**** Records supplied ****
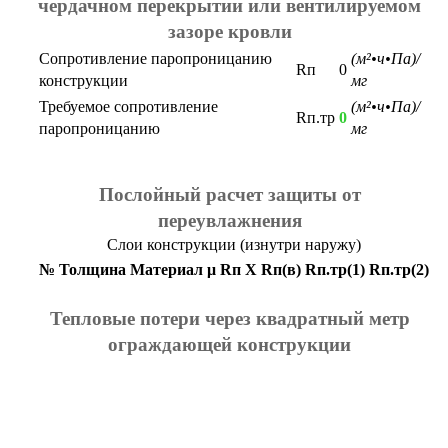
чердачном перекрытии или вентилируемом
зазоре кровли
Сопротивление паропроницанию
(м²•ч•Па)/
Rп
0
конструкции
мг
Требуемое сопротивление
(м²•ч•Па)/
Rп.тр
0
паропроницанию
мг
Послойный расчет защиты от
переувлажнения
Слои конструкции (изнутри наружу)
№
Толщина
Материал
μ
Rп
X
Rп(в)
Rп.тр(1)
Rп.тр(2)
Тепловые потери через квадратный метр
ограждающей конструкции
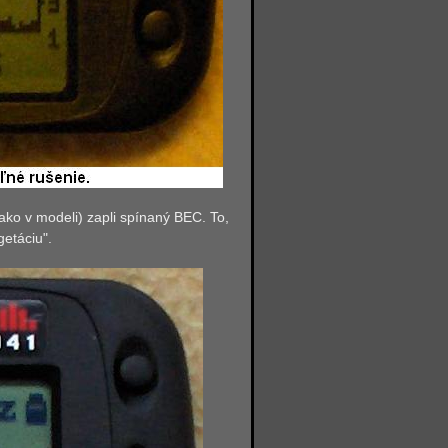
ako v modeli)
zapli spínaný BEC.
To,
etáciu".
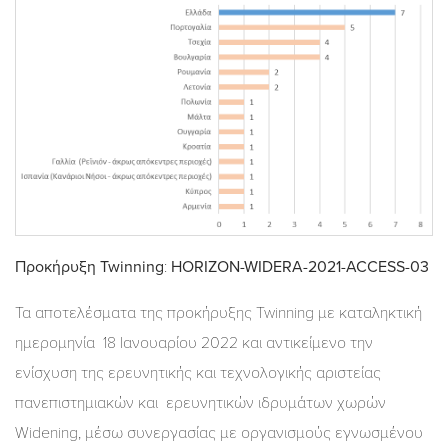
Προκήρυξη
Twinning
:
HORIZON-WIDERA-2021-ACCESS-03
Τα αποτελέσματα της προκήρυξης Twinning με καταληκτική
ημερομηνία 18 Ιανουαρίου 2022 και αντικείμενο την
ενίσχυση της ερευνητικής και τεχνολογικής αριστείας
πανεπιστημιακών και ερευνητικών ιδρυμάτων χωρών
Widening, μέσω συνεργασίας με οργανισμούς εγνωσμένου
****
**** Records supplied ****
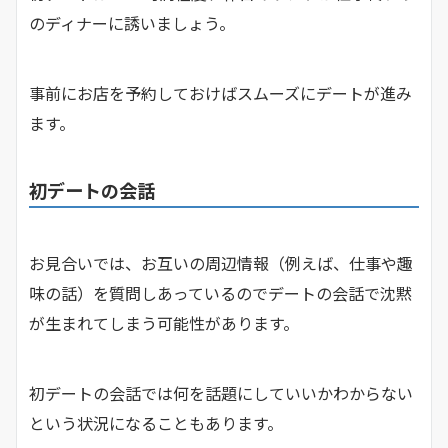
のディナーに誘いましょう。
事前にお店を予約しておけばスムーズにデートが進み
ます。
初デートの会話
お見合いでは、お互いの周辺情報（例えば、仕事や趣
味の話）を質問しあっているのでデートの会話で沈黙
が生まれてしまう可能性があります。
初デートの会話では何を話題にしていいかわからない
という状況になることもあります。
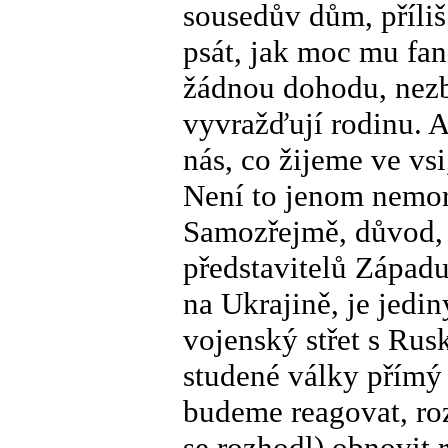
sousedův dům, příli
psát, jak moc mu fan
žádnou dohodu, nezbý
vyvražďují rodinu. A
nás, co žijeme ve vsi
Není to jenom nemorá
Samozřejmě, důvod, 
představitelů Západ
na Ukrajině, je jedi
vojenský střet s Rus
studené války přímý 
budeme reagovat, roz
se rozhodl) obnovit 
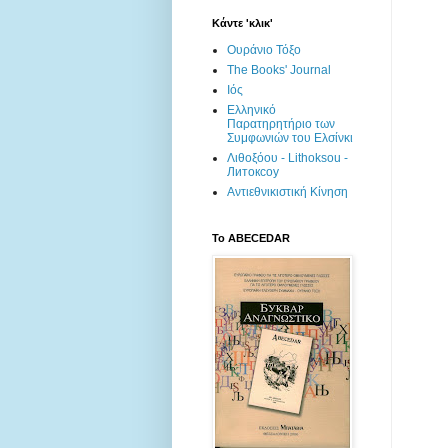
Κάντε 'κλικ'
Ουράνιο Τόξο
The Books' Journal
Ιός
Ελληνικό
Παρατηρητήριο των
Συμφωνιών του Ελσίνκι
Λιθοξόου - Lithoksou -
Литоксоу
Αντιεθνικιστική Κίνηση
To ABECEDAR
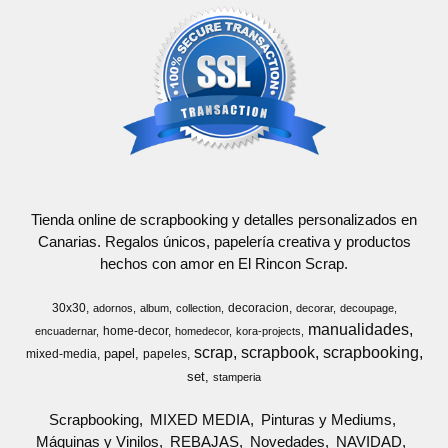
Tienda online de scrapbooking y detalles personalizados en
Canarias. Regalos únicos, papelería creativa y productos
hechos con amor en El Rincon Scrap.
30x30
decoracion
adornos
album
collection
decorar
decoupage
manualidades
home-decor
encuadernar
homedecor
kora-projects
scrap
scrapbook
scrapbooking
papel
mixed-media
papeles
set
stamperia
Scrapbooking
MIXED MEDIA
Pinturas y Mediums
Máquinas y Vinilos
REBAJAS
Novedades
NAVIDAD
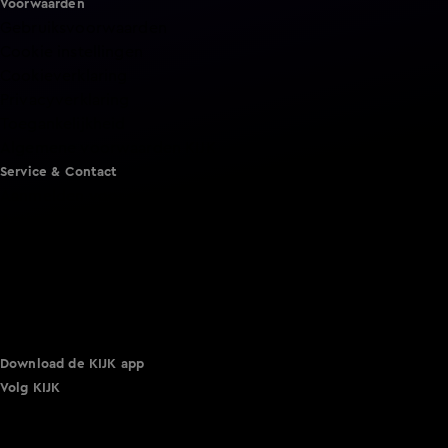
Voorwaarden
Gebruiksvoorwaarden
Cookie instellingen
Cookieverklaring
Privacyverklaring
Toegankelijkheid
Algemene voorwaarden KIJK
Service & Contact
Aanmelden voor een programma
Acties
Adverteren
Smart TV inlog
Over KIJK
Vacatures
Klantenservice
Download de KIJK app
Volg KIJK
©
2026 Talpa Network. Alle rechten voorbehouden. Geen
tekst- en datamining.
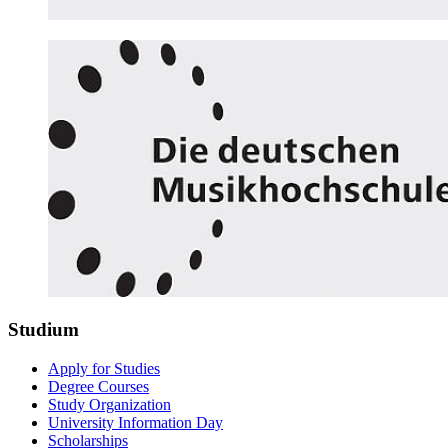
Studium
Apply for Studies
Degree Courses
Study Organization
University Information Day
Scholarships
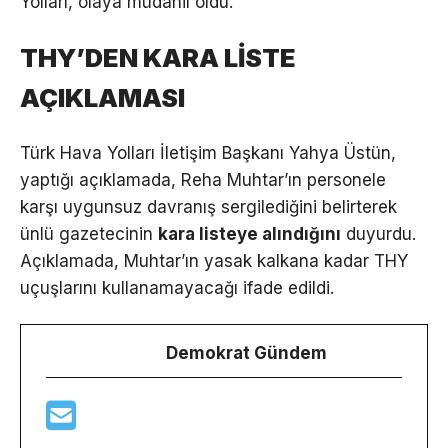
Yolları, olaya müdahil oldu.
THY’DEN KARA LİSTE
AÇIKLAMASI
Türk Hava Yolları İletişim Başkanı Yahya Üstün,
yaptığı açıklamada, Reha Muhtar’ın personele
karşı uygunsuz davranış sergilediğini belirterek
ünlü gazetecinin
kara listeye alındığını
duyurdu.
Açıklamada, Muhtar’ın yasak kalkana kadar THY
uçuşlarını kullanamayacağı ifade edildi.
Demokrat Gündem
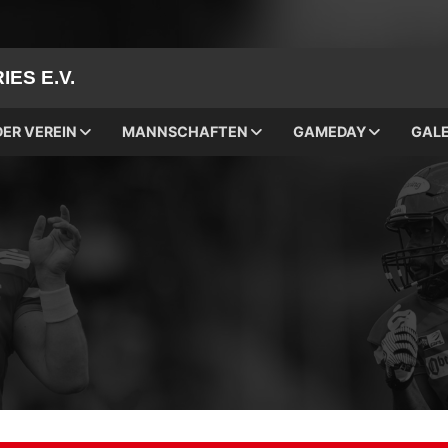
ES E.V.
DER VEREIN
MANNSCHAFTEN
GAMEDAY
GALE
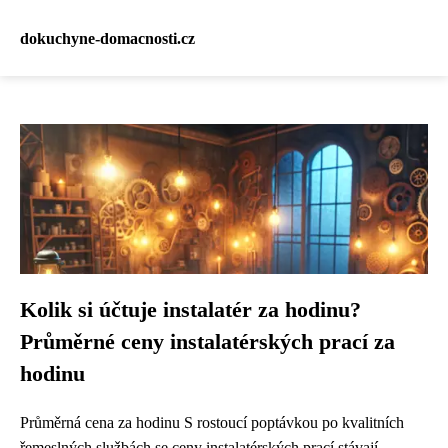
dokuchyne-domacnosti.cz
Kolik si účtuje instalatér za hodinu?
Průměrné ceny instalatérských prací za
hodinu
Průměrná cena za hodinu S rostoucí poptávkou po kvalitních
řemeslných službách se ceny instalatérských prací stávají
****
**** Records supplied ****
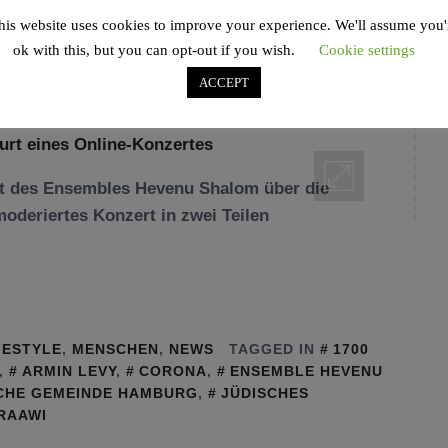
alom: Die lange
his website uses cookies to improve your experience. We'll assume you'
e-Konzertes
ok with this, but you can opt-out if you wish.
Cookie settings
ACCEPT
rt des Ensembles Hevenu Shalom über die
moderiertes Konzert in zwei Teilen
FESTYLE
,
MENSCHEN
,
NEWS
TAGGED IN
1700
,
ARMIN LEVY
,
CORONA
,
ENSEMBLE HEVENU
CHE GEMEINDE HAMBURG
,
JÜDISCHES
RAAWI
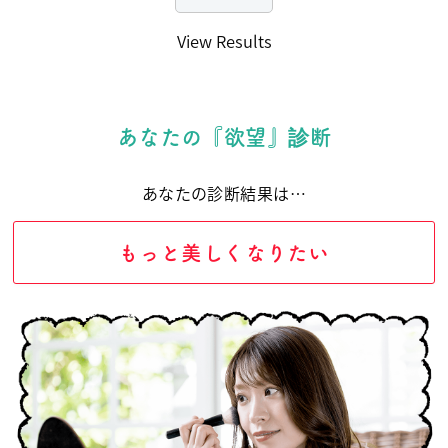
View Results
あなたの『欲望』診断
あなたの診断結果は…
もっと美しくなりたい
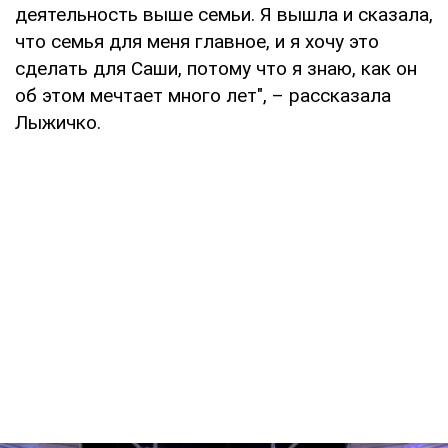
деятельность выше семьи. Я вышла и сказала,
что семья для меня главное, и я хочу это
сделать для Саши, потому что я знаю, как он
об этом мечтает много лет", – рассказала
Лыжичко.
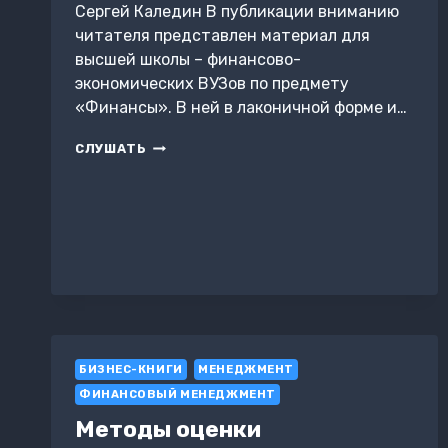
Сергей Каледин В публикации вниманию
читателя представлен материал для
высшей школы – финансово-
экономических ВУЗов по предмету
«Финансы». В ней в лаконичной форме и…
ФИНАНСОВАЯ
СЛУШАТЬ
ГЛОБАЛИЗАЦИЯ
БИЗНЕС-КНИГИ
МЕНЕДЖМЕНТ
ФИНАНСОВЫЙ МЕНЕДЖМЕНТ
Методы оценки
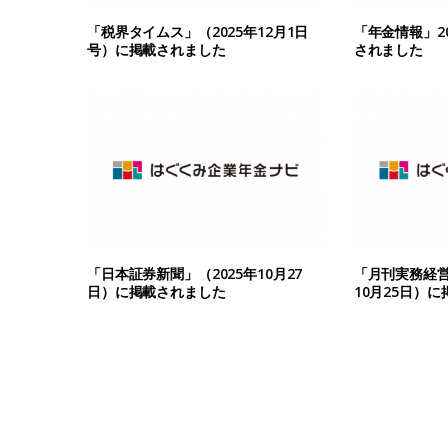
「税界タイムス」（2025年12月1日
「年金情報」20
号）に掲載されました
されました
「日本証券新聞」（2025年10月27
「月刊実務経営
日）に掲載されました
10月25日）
****
What this task involves: The copy should hold exactly the lines above from the one with "Tienda online de" through the one with "řemeslných službách se", both ends counted, and no pictures at all.

Output:
Tienda online de scrapbooking y detalles personalizados en
Canarias. Regalos únicos, papelería creativa y productos
hechos con amor en El Rincon Scrap.
30x30
decoracion
adornos
album
collection
decorar
decoupage
manualidades
home-decor
encuadernar
homedecor
kora-projects
scrap
scrapbook
scrapbooking
papel
mixed-media
papeles
set
stamperia
Scrapbooking
MIXED MEDIA
Pinturas y Mediums
Máquinas y Vinilos
REBAJAS
Novedades
NAVIDAD
Voorwaarden
Gebruiksvoorwaarden
Cookie instellingen
Cookieverklaring
Privacyverklaring
Toegankelijkheid
Algemene voorwaarden KIJK
Service & Contact
Aanmelden voor een programma
Acties
Adverteren
Smart TV inlog
Over KIJK
Vacatures
Klantenservice
Download de KIJK app
Volg KIJK
©
2026 Talpa Network. Alle rechten voorbehouden. Geen
tekst- en datamining.
Studium
Apply for Studies
Degree Courses
Study Organization
University Information Day
Scholarships
Yolları, olaya müdahil oldu.
THY’DEN KARA LİSTE
AÇIKLAMASI
Türk Hava Yolları İletişim Başkanı Yahya Üstün,
yaptığı açıklamada, Reha Muhtar’ın personele
karşı uygunsuz davranış sergilediğini belirterek
ünlü gazetecinin
kara listeye alındığını
duyurdu.
Açıklamada, Muhtar’ın yasak kalkana kadar THY
uçuşlarını kullanamayacağı ifade edildi.
Demokrat Gündem
ES E.V.
DER VEREIN
MANNSCHAFTEN
GAMEDAY
GALE
dokuchyne-domacnosti.cz
Kolik si účtuje instalatér za hodinu?
Průměrné ceny instalatérských prací za
hodinu
Průměrná cena za hodinu S rostoucí poptávkou po kvalitních
řemeslných službách se ceny instalatérských prací stávají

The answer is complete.